> **Work order**:
Scan the lines below for the string "into". Reply with how many match, and no other words.

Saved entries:
== Segment start ==

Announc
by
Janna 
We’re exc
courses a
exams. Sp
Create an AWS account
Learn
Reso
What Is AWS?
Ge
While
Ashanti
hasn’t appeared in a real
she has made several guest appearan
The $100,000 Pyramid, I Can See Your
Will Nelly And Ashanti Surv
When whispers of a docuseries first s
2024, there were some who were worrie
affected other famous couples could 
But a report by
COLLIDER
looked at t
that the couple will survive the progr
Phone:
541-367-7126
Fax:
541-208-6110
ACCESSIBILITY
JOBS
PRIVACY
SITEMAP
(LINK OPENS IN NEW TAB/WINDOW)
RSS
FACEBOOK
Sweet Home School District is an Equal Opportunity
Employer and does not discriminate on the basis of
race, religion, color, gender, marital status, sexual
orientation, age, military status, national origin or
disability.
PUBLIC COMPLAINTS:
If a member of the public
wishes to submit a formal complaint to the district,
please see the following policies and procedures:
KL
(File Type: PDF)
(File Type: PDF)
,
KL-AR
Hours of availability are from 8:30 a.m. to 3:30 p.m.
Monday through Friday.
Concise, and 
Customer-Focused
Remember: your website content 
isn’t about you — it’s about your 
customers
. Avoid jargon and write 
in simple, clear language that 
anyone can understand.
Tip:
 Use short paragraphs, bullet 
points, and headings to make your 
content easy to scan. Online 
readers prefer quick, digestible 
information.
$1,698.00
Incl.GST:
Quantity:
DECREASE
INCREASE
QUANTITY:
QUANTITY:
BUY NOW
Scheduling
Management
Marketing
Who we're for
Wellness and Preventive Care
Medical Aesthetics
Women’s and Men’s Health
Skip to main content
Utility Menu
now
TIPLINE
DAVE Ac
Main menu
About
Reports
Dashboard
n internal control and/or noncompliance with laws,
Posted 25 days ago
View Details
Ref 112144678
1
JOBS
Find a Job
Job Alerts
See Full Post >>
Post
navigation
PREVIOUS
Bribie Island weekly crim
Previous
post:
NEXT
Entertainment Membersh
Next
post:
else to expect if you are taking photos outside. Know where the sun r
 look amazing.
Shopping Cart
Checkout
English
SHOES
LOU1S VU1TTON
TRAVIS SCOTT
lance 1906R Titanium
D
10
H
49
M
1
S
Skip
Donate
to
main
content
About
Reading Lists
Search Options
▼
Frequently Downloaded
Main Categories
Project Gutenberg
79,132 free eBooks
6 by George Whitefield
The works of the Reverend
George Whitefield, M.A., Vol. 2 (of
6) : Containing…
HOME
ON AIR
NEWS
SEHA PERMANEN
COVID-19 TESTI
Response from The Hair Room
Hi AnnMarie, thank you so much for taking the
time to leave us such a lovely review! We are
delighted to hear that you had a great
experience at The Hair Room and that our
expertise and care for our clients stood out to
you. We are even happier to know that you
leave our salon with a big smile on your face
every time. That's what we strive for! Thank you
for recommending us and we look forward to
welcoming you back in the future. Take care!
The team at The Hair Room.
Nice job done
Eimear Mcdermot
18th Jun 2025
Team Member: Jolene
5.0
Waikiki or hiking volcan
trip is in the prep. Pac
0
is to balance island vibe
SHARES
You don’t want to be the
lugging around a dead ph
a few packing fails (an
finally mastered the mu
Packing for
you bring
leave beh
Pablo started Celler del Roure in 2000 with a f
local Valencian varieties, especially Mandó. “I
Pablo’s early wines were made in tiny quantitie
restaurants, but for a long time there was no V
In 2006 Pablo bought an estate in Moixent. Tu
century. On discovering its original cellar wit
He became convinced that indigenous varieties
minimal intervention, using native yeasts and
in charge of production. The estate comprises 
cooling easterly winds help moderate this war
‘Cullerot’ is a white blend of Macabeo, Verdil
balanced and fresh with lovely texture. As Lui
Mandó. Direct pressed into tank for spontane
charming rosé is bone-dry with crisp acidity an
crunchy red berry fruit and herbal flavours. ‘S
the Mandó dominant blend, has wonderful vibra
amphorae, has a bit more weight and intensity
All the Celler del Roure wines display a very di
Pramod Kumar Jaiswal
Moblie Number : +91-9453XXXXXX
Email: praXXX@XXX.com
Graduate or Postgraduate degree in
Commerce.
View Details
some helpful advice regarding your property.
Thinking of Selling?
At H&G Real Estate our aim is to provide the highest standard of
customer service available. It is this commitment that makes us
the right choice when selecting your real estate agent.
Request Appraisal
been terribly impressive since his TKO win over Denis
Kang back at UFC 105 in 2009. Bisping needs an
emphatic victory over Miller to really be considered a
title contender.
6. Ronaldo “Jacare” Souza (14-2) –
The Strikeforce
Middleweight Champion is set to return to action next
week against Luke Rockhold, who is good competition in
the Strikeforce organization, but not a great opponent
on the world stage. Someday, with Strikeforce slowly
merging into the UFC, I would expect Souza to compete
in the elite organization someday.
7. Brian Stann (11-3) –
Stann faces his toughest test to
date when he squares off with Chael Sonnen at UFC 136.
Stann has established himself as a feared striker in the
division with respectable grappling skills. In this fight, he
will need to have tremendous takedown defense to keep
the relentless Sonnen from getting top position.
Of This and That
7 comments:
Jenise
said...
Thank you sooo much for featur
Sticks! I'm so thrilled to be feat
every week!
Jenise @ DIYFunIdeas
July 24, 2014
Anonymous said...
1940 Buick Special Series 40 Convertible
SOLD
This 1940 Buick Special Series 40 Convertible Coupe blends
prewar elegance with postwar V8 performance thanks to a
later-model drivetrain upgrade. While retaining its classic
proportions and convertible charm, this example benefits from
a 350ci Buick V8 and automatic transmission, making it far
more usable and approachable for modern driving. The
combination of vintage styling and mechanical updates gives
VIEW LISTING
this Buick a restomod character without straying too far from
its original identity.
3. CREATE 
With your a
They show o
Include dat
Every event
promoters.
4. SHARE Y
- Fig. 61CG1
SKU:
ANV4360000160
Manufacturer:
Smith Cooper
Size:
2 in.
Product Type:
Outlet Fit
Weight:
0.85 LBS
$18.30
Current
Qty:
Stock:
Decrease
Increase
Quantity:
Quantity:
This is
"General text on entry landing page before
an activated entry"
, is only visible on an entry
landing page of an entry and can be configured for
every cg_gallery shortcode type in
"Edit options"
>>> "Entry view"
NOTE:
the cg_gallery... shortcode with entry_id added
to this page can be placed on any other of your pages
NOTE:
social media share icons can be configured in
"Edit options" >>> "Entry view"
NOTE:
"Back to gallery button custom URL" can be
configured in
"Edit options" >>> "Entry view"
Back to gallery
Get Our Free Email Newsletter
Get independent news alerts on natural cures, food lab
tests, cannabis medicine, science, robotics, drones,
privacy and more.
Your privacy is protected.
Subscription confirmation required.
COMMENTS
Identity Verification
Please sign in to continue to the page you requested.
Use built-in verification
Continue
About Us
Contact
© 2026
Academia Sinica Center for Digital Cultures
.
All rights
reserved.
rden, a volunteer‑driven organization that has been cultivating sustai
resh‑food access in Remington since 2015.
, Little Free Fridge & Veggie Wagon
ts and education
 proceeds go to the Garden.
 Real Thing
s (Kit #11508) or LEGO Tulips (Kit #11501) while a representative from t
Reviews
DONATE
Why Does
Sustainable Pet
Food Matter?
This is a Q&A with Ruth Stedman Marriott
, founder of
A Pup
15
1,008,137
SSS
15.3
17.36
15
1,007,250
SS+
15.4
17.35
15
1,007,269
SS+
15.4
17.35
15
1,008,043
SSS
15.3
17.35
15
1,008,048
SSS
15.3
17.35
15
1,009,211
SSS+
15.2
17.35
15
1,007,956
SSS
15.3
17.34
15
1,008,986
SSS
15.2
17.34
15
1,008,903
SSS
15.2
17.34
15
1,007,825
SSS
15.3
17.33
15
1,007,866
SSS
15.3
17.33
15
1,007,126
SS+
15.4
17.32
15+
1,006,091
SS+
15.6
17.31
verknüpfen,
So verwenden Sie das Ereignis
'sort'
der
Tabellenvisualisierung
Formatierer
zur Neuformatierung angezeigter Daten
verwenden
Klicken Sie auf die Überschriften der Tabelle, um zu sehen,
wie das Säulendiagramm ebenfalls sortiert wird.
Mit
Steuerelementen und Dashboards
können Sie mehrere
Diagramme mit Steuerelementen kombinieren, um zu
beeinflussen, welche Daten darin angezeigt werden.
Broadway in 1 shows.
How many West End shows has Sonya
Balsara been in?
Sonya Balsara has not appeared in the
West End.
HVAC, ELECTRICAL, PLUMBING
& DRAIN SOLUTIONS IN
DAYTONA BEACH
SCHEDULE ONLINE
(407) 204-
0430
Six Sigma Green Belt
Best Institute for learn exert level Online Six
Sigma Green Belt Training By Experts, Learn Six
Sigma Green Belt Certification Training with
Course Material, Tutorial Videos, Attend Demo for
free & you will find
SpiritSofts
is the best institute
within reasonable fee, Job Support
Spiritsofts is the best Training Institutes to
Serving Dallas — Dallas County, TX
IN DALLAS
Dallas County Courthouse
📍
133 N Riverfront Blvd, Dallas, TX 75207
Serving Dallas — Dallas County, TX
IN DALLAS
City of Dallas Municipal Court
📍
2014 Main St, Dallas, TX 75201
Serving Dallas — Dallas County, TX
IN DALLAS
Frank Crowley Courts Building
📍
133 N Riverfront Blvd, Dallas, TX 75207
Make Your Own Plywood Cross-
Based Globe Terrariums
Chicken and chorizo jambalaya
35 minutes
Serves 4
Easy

== Segment end ==

> **The answer**:
2